Kenapa mereka harus diberi makan? Karena bakteri-bakteri tersebut bermanfaat bagi kita. Mereka memproduksi beberapa jenis asam lemak yang berguna bagi kesehatan usus besar. Usus besar kita pun jadi sehat dan bisa menjalankan tugasnya dengan baik. Jadi, jangan lupa kasih makan bakteri yang hidup di usus besarmu ya.

2. Membantu menurunkan berat badan

Kamu yang mengalami kelebihan berat badan pasti pernah mendapat saran untuk lebih banyak makan buah dan sayur supaya bisa menurunkan berat badan. Itu bukan nasihat kosong lho, karena secara ilmiah memang makanan berserat bisa membantu kamu diet. Kenapa?

Pertama adalah karena makanan berserat biasanya mengandung sedikit kalori. Artinya, makan buah dan sayur dalam jumlah banyak sekalipun gak masalah, karena gak akan membuat berat badanmu bertambah. Tapi tentu gak sembarangan buah ya. Durian misalnya, meskipun buah tapi kalorinya cukup banyak lho.

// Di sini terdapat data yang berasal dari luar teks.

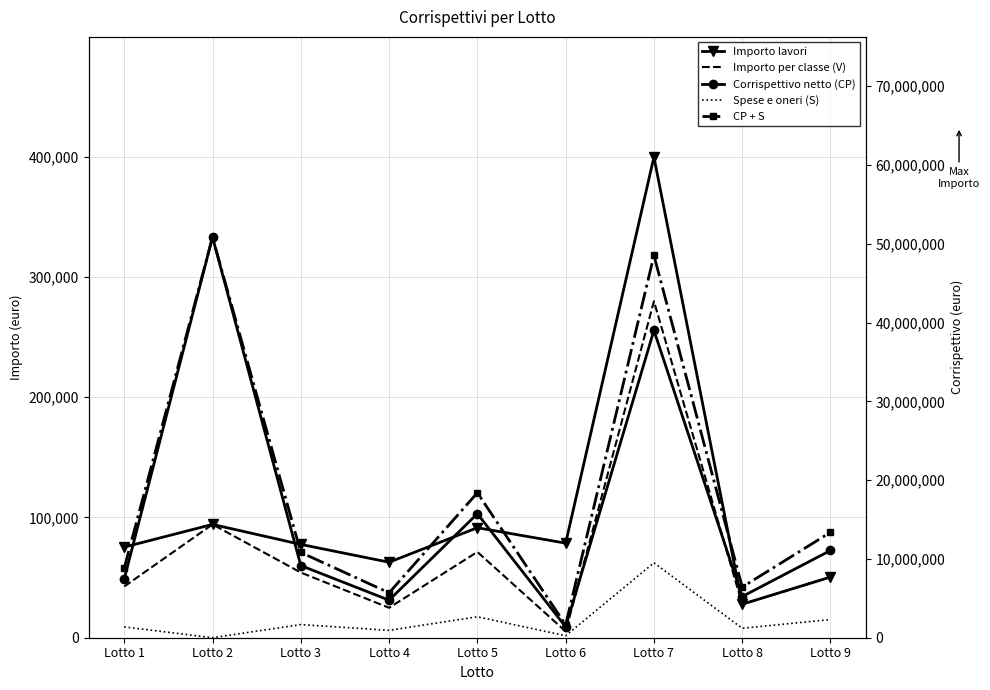

What is the spread (max minus min) of values at Lotto 7?

60937700.3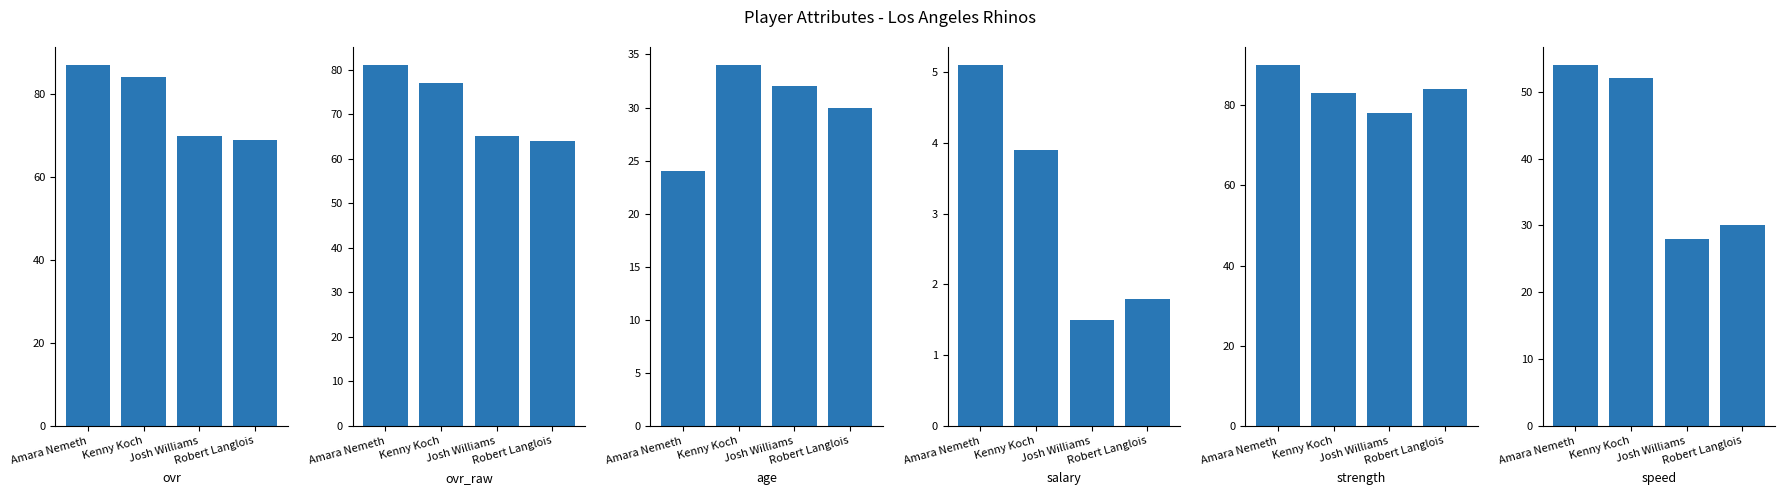

At which label does ovr_raw first exceed 77?

Amara Nemeth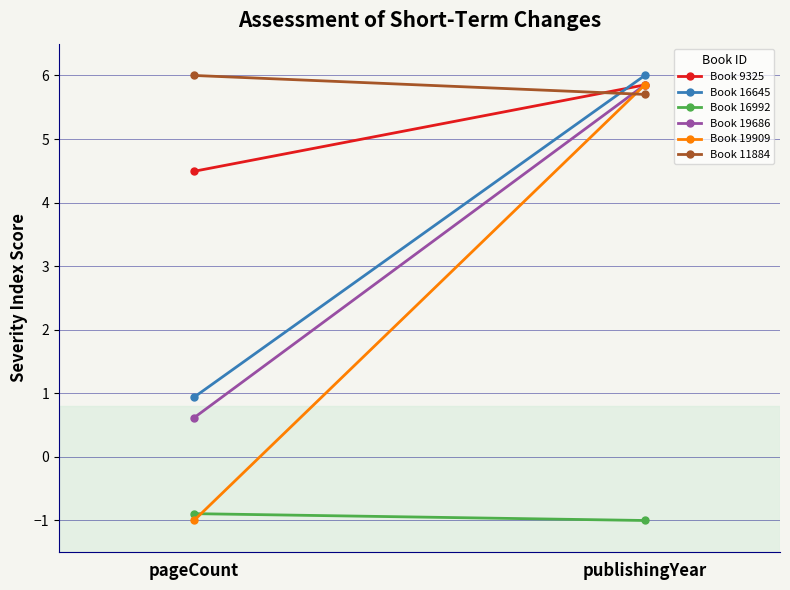

What is the value of the Book 19909 point at the 1st from the left?

-1.0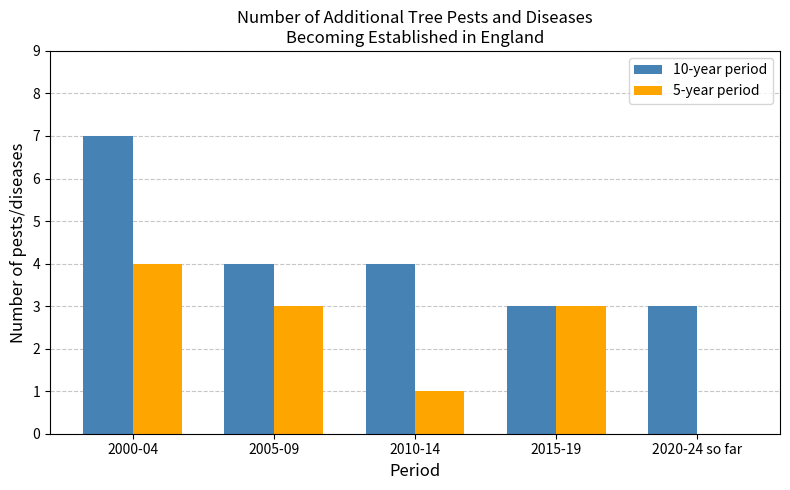

What is the highest value of the 5-year period series?

4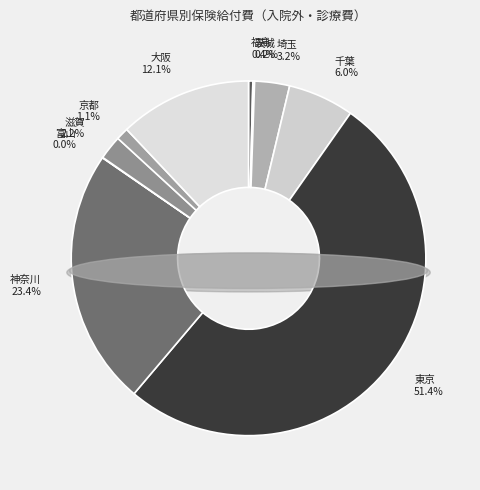

Do 富山 and 茨城 together represent more than half of the pie?

No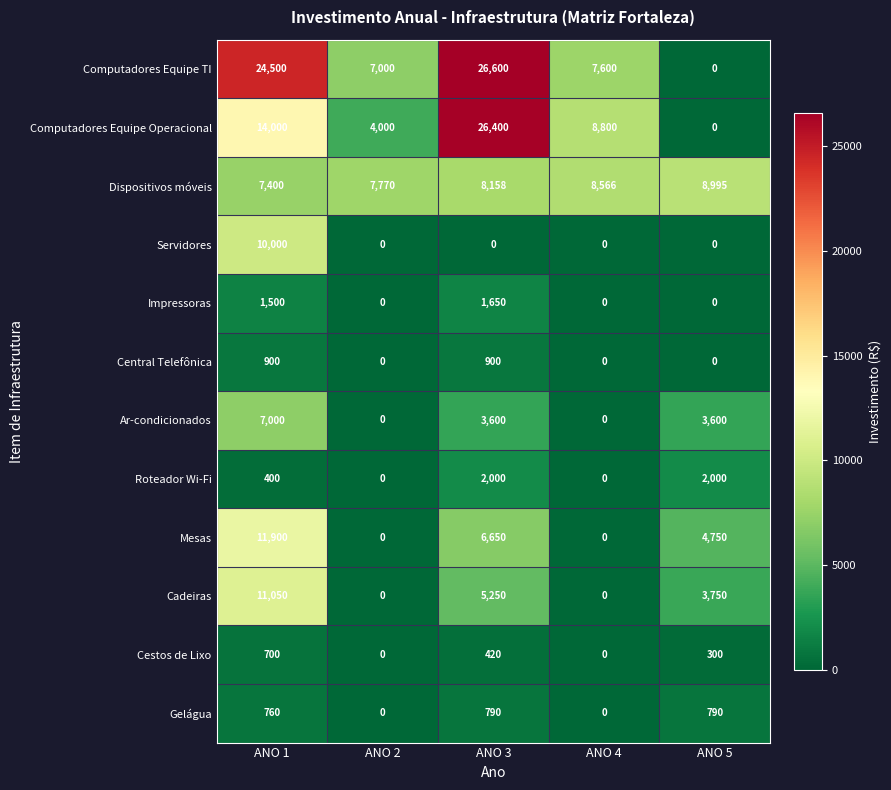

The value of Mesas at ANO 3 is 9121. True or false?

False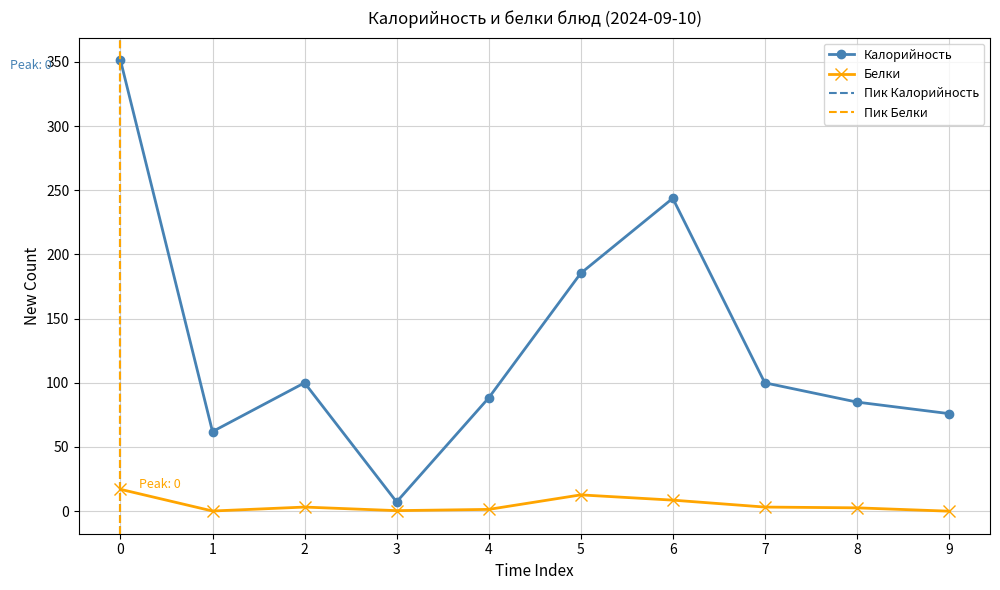

The value of Калорийность at 1 is 104.5. True or false?

False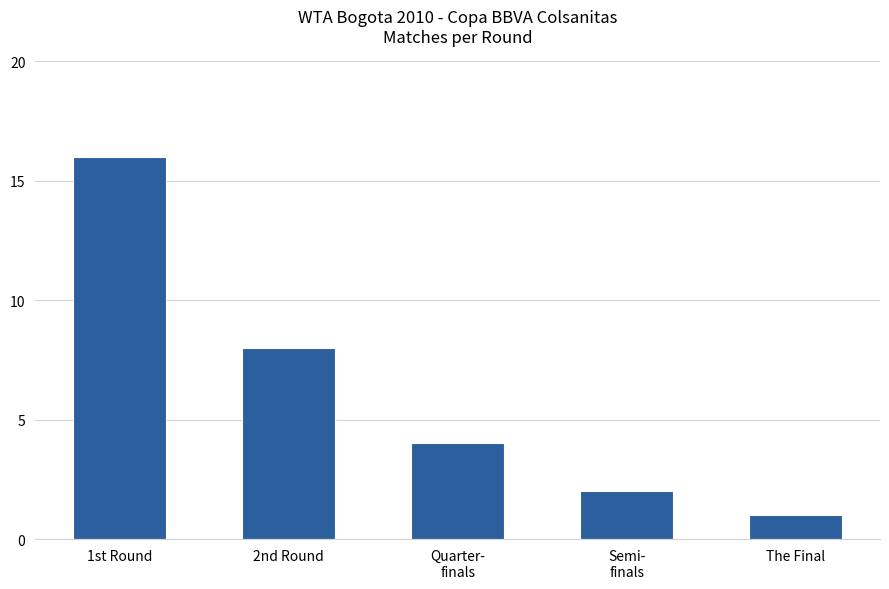

What is the change in value from 1st Round to 2nd Round?

-8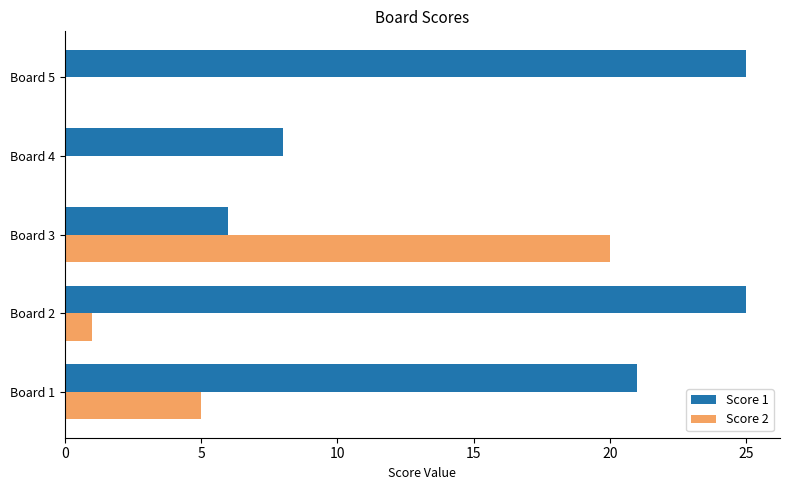

What is the maximum value shown in the chart?

25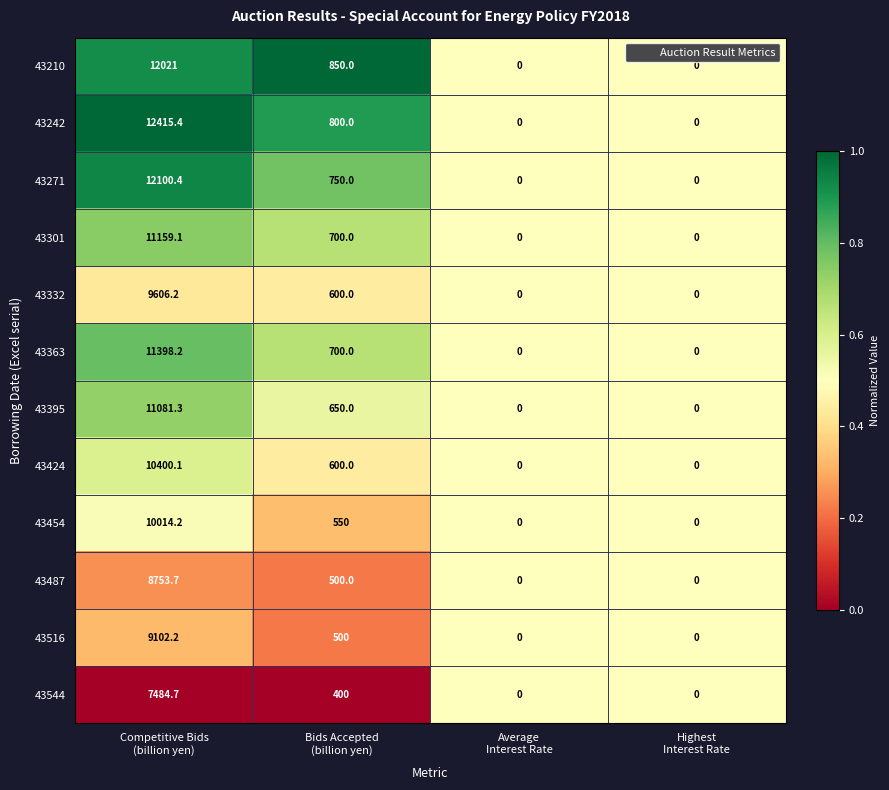

List the series in order of their peak value, highest first.

43242, 43271, 43210, 43363, 43301, 43395, 43424, 43454, 43332, 43516, 43487, 43544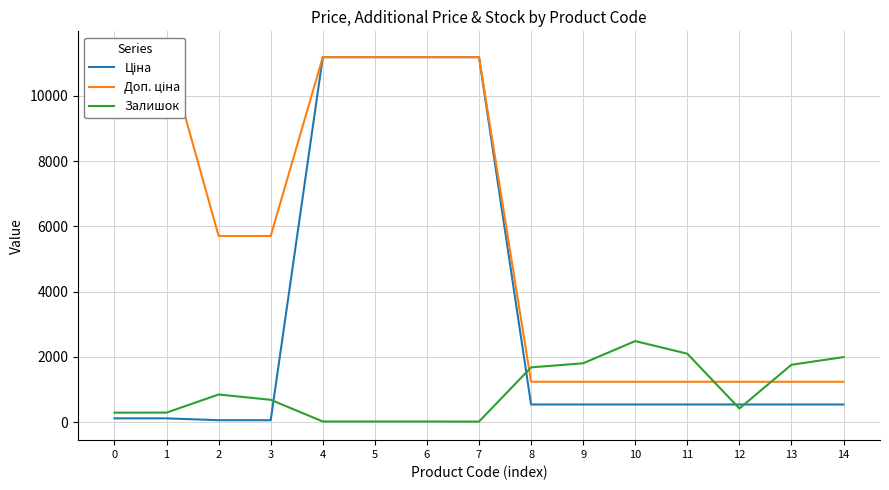

What are all the series names shown in the legend?

Ціна, Доп. ціна, Залишок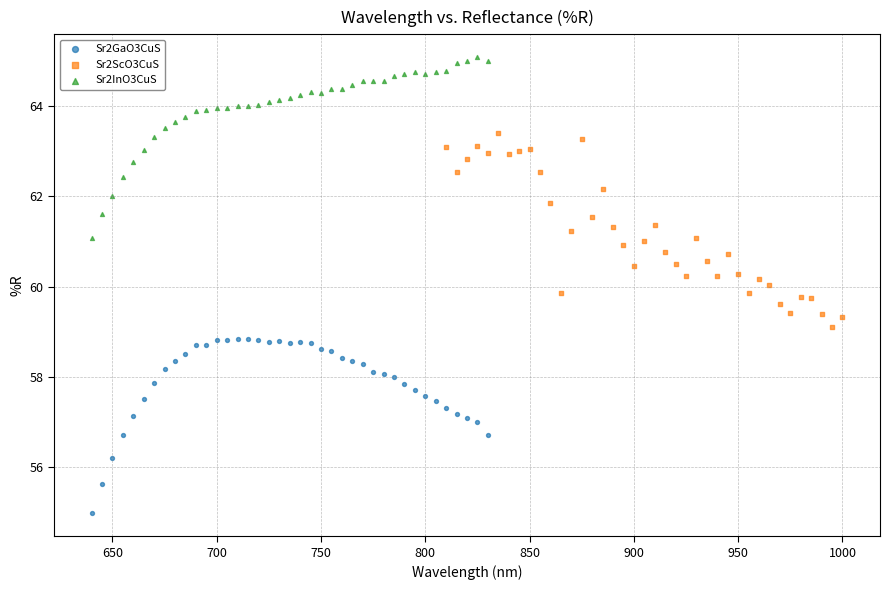

Which series contains the lowest Y value?

Sr2GaO3CuS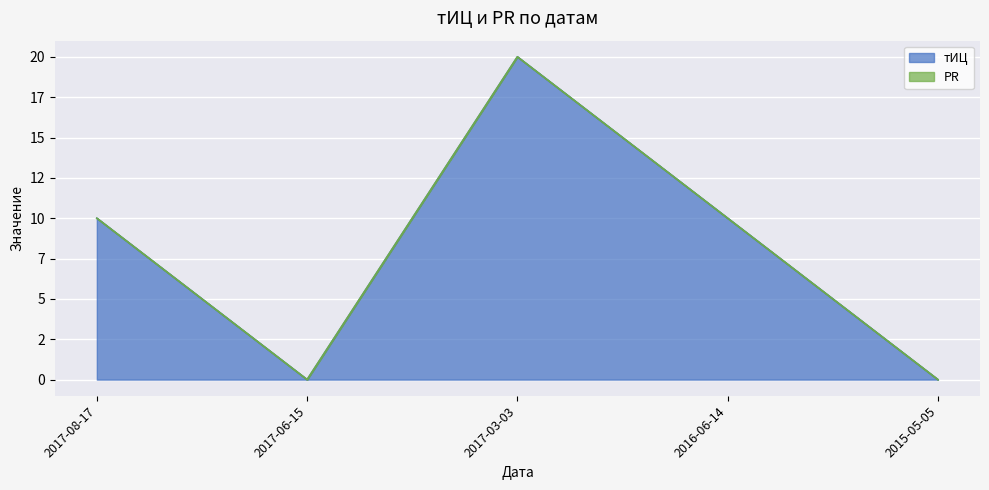

What is the label of the 5th point from the left?

2015-05-05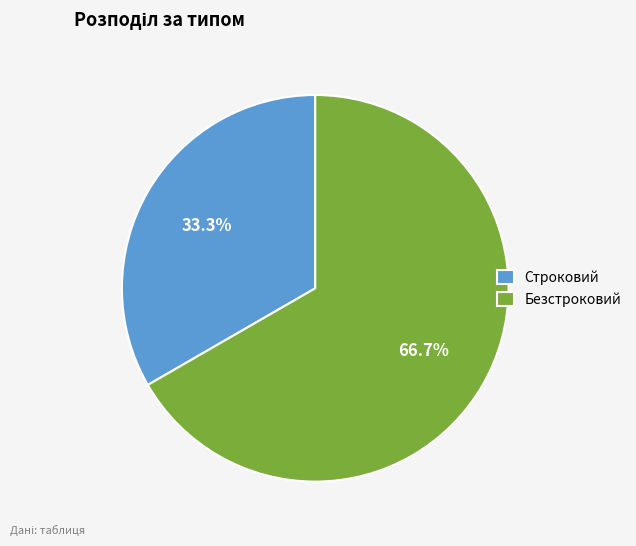

Which has a higher value, Безстроковий or Строковий?

Безстроковий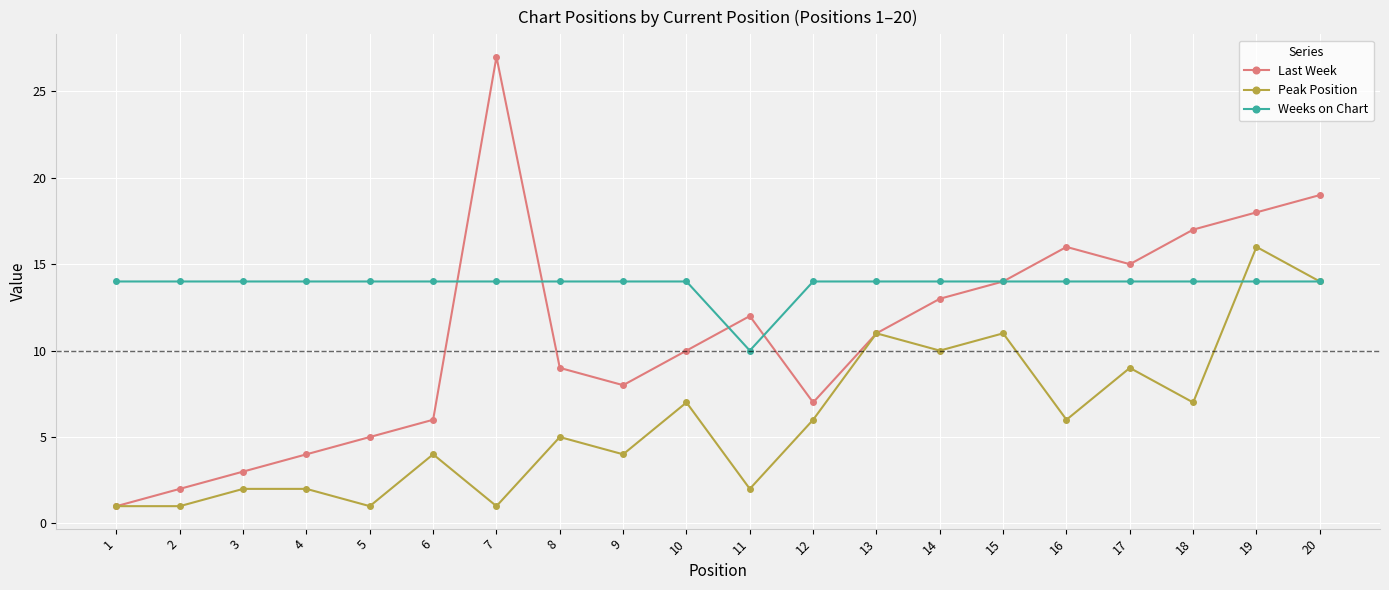

The Weeks on Chart series shows 14 at 2. True or false?

True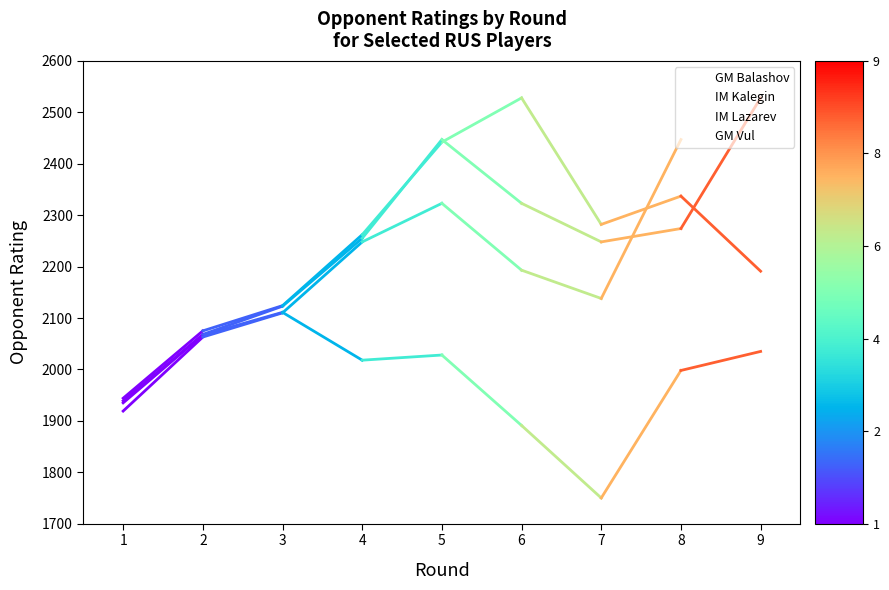

The value of Rating_Balashov at 1 is 1944. True or false?

True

Kedua, beberapa jenis serat bisa menyerap air. Akibatnya adalah ketika masuk ke dalam perutmu, serat ini akan menyerap air dan mengembang, membuat perutmu terasa penuh. Kamu pun jadi merasa lebih cepat kenyang, sehingga gak makan berlebihan deh.

3. Mencegah diabetes

Kamu mungkin tahu bahwa dalam darah kita terdapat kandungan gula yang disebut gula darah. Gula dalam darah ini digunakan langsung oleh otot sebagai sumber energi untuk beraktivitas. Tapi gula darah tidak boleh mendadak mengalami kenaikan terlalu tinggi karena bisa mengacaukan kerja hormon insulin, dan akhirnya menyebabkan diabetes.

Makan makanan yang mengandung gula atau karbohidrat sederhana seperti misalnya nasi putih atau makanan dari tepung bisa membuat kadar gula darah kita melonjak terlalu tinggi secara tiba-tiba hingga membahayakan. Celakanya, nasi putih dan olahan dari tepung adalah makanan sehari-hari kita bukan?

Nah, serat bisa membantu mengurangi risiko itu. Serat membuat penyerapan karbohidrat di usus halus menjadi lebih lambat. Sehingga, kadar gula darah kita gak akan langsung melonjak tinggi, tapi perlahan-lahan. Jadi kalau mau terhindar dari diabetes, banyak makan makanan berserat ya.

4. Mengurangi kadar kolesterol

Manfaat lain dari serat adalah mengurangi kadar kolesterol. Kamu tentu tahu bahwa kadar kolesterol yang terlalu tinggi bisa menyebabkan aliran darah tersumbat, yang bisa berujung pada sakit jantung, stroke, dan gagal ginjal.

Serat bisa membantu mengurangi kadar kolesterol. Hal itu diketahui dari hasil sejumlah studi dimana mengonsumsi 2-10 gram serat setiap hari terbukti mengurangi kadar kolesterol dalam darah. Senada dengan itu, sebuah studi juga mengungkap bahwa orang yang mengonsumsi lebih banyak serat punya resiko lebih kecil terkena serangan jantung.

5. Mencegah konstipasi

Untuk yang satu ini kemungkinan besar kamu sudah tahu. Makanan berserat bisa membuat proses buang air besar jadi lebih lancar, sehingga kita terhindar dari konstipasi atau sembelit. Tapi rupanya ada pengecualian lho.

Ada banyak jenis serat pangan, dan beberapa di antaranya justru malah bisa meningkatkan risiko sembelit. Contohnya adalah serat yang terdapat dalam buah salak. Makan terlalu banyak salak malah bisa menyebabkan sembelit karena jenis seratnya tidak menyerap air. Akibatnya feses pun menjadi kering dan susah dikeluarkan.

Sebaliknya, serat yang terdapat dalam buah seperti pepaya adalah jenis serat yang menyerap air, sehingga feses akan menjadi lebih mudah dikeluarkan. Jadi pilih-pilih jenis serat juga perlu. Jangan terlalu banyak mengonsumsi serat yang justru bisa merugikan tubuh.

Nah, itulah 5 alasan ilmiah kenapa tubuh kita butuh makanan berserat. Jadi gimana, masih malas makan sayur dan buah?